Manifestations spontanées

Dans la foulée du massacre, des manifestations spontanées ont éclaté à Beni pour dénoncer la présumée inertie des autorités congolaises face à la menace des ADF. Les écoles, les administrations et les commerces ont également fermé leurs portes lundi 24 septembre. Une indignation mêlée de colère, dont les réseaux sociaux se sont largement fait l’écho.

Indignation, aussi, face au relatif silence des médias occidentaux devant ce drame. « Imaginez l’outrage du monde, et des médias si, au lieu de 21 Congolais, c’était 21 gorilles ou okapis qui avaient été massacrés ce week-end à Beni ! Ou si un seul ressortissant américain y avait été contaminé par Ebola… », tweete ainsi la Lucha sur son compte officiel. Avant de s’interroger : « Où est l’humanité ? »

Car le massacre du 22 septembre n’est que le dernier en date d’une longue série de crimes dans la région. Au minimum 180 000 personnes ont dû fuir les violences des rebelles ADF, tenus pour responsables de la mort de centaines de civils. « C’est un groupe très mystérieux. Ils ont une vision extrémiste de l’Islam, et se vengent envers les civils et les FARDC. Si vous tuez un seul de leurs combattants, ils tueront dix des vôtres », explique le chercheur Jason Stearns du Groupe d’étude sur le Congo (GEC), qui a analysé pendant deux ans les ADF.

Présente en RDC depuis le début des années 1990, la rébellion d’origine ougandaise ne compterait plus que 500 ou 600 combattants. Une poignée, face aux milliers de militaires des FARDC lancés à leurs trousses dans les forêts denses du Nord-Kivu. Mais suffisants pour harceler les soldats congolais, leur infligeant de lourdes pertes.

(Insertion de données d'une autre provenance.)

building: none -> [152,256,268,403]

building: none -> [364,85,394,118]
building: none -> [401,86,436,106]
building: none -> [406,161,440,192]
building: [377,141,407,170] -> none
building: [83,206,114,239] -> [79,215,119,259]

Les Casques bleus sont aussi régulièrement visés. En décembre, 2017, l’attaque de la base onusienne de Semuliki a ainsi coûté la vie à quinze Casques bleus.

« Le moral des troupes n’est pas bon »

Face à la persistance du fléau des ADF, l’état-major congolais avait annoncé en début d’année le lancement d’opérations d’envergure destinées à anéantir les ADF. « Force est de constater que l’attaque de samedi illustre la faiblesse des FARDC. Même s’ils se battent farouchement, le moral des troupes n’est pas bon, et les militaires n’ont pas assez de soutien de la part de leurs échelons supérieurs », estime Jason Stearns.

Dans un long rapport publié en 2017, le Groupe d’étude sur le Congo (GEC) avait mis en évidence un écheveau complexe de responsabilités dans ces tueries de masse, insistant notamment sur la présence dans la zone d’une kyrielle de milices locales et de groupes armés qui agissent parfois « sous l’identité des ADF comme couverture pour leurs activités quand cela s’avérait politiquement opportun ».

Le GEC accuse également l’armée congolaise d’avoir fait preuve d’une certaine apathie face aux massacres de civils, dont « certains se déroulaient à moins d’un kilomètre de leurs bases militaires ».